OBJETIVOS>
1) Segundo o trecho fornecido, que posto Williamson vai assumir no Banco Mundial?
2) Transcreva do trecho fornecido, sem alterações, a parte que vai de "A seguir, os" até "ter sido cumprida.".

TRECHO FORNECIDO>
Para o ministro Paulo Renato de Souza, um dos representantes do Brasil no seminário, as declarações de Williamson devem ter soado como boa música.
Na sexta-feira, quando Washington estava sendo submetida às rebarbas do furacão Fran, tempestades e vendavais que duraram o dia inteiro, Williamson recebeu a Folha em seu escritório no Instituto para Economia Internacional, de onde está saindo após 15 anos para assumir esta semana o posto de economista-chefe para o sul da Ásia no Banco Mundial.
Em meio a pilhas de caixas de papelão, tendo atrás de si, pregada na parede, a cópia de uma entrevista que deu à Folha quando esteve no Brasil ("Pai do Consenso de Washington aprova o Real" era o título), Williamson se estendeu um pouco mais sobre o que pensa a respeito da atualidade do Consenso de Washington e do atual quadro econômico brasileiro.
A seguir, os principais trechos da entrevista:
*
Folha - Sua conferência no começo da semana parece ter causado uma certa comoção no Brasil. Todos querem saber se chegou a hora de mudar os termos do Consenso de Washington. É isso?
John Williamson - Não. Eu não acho que o que eu disse seja uma grande mudança em relação ao Consenso. Nove das dez recomendações do Consenso continuam lá, e a décima (abolição das barreiras que impediam a entrada de empresas estrangeiras nas economias latino-americanas) saiu por já ter sido cumprida.
O que eu tentei foi fazer duas coisas: relacionar passos adicionais que a América Latina precisa dar, na minha opinião, e esclarecer algumas das recomendações do Consenso que têm sido, erradamente, a meu ver, classificadas como "neoliberais". Por exemplo, no que se refere a políticas cambiais, eu tentei deixar muito claro que o modelo deve ser o do Chile ou Colômbia, e não o da Argentina (rígida taxa fixa) ou Peru (taxa flutuante).
O sistema de bandas largas de câmbio como o chileno e o colombiano permite que se mantenha uma taxa de câmbio competitiva apesar das fortes pressões do fluxo de capitais. O Brasil tem feito na prática alguma coisa muito similar a esse modelo, embora de maneira menos formal e com bandas mais estreitas.

DADOS REGISTRADOS>
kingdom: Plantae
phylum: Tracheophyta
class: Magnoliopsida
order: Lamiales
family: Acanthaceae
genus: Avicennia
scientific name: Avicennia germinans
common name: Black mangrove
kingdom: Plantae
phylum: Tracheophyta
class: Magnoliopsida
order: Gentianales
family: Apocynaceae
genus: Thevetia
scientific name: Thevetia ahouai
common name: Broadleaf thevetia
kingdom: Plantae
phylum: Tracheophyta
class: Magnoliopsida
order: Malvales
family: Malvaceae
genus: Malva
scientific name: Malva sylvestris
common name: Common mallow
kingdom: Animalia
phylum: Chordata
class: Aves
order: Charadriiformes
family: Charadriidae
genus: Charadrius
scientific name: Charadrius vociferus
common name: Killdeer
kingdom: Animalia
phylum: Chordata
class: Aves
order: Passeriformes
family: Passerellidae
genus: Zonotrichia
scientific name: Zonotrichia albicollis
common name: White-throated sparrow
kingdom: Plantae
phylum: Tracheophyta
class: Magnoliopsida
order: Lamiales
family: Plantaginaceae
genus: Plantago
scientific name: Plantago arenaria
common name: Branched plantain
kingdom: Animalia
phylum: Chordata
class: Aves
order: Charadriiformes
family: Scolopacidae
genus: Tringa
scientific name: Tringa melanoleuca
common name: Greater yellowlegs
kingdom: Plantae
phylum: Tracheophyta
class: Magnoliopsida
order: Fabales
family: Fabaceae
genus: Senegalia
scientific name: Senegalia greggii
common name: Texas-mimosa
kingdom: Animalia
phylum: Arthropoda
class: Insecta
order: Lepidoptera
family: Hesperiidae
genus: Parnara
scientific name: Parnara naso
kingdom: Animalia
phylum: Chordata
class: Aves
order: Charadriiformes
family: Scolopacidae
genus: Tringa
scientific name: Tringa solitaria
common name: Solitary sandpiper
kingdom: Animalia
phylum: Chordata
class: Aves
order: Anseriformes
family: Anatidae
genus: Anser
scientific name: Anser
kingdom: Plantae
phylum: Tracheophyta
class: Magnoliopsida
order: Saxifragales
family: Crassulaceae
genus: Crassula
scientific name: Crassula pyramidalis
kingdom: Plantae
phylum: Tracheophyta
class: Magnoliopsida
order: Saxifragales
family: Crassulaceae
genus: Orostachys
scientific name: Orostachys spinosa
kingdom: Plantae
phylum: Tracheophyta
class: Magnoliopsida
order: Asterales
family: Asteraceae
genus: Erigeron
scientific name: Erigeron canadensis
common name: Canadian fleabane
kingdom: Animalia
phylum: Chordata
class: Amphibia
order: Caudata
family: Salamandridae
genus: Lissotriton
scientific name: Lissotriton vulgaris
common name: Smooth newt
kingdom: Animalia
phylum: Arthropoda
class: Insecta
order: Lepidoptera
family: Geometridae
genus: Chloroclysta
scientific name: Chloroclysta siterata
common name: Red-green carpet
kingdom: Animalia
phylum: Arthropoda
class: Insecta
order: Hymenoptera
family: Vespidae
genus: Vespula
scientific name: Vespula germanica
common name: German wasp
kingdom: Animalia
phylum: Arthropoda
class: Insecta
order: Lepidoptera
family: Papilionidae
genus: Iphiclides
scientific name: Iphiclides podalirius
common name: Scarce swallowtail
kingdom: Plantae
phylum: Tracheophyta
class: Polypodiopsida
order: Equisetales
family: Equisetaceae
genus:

RESULTADOS>
1) O posto de economista-chefe para o sul da Ásia.

2)
A seguir, os principais trechos da entrevista:
*
Folha - Sua conferência no começo da semana parece ter causado uma certa comoção no Brasil. Todos querem saber se chegou a hora de mudar os termos do Consenso de Washington. É isso?
John Williamson - Não. Eu não acho que o que eu disse seja uma grande mudança em relação ao Consenso. Nove das dez recomendações do Consenso continuam lá, e a décima (abolição das barreiras que impediam a entrada de empresas estrangeiras nas economias latino-americanas) saiu por já ter sido cumprida.